• **PROBLEM TO WORK ON**: Copy out each line of the data below in which "西班牙语" appears.

• **DATASET ENTRIES**:
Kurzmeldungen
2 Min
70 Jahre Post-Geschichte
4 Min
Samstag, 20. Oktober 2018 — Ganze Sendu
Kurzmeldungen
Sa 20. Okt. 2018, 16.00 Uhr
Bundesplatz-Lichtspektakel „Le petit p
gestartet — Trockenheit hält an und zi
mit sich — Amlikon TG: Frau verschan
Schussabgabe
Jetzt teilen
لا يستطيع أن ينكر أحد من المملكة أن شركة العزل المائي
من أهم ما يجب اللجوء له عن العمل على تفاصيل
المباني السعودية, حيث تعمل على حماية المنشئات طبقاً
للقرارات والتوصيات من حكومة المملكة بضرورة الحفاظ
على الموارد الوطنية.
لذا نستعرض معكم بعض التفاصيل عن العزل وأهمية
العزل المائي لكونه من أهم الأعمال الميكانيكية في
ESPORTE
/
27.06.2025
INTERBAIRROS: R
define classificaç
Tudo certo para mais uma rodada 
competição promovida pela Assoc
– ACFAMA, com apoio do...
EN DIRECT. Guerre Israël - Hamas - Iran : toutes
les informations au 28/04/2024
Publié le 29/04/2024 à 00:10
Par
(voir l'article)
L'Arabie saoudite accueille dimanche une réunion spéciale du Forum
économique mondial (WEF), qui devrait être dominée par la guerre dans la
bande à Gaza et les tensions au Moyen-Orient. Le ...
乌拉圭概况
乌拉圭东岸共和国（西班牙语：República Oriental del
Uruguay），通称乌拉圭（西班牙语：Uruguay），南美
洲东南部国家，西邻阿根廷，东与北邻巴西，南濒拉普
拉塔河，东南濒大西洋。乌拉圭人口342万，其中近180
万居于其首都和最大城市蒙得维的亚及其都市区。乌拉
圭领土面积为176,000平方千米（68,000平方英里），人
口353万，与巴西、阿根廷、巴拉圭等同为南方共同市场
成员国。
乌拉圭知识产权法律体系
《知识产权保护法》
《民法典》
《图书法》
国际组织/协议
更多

---

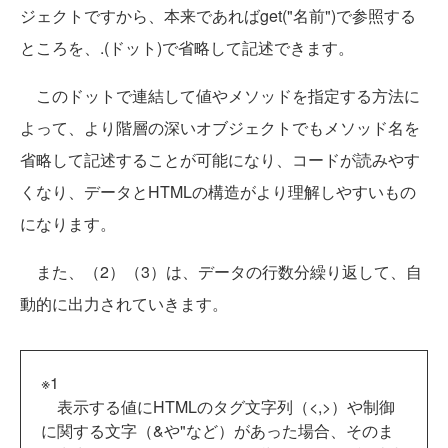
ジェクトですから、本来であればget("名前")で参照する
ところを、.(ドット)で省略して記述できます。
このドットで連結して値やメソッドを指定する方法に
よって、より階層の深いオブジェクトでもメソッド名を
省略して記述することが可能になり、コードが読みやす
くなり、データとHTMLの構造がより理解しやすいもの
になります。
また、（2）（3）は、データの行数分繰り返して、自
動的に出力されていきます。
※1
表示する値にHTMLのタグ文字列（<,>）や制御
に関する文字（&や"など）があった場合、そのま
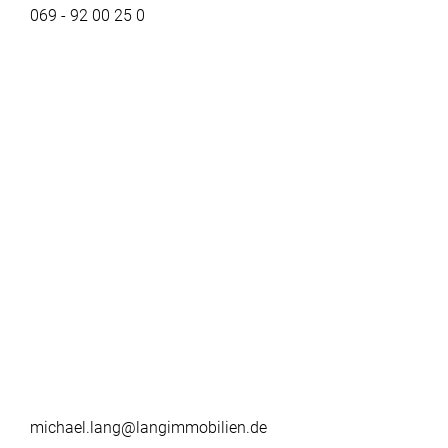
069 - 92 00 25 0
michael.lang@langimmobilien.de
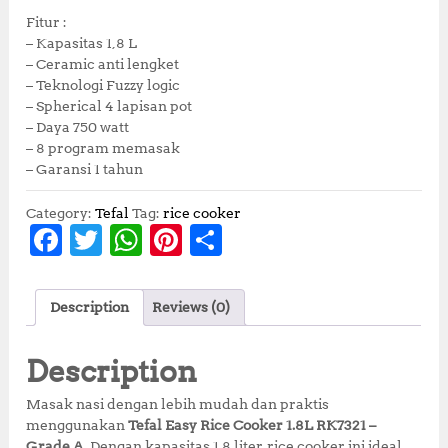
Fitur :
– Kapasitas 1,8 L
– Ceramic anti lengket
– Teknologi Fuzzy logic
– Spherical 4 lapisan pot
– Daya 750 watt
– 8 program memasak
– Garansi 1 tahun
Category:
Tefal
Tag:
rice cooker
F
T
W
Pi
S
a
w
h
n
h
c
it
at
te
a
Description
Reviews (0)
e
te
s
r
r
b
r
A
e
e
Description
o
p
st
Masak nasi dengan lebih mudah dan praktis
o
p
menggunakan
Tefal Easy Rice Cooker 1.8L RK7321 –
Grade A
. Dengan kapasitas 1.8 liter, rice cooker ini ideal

• **ANSWER SECTION**:
乌拉圭东岸共和国（西班牙语：República Oriental del
Uruguay），通称乌拉圭（西班牙语：Uruguay），南美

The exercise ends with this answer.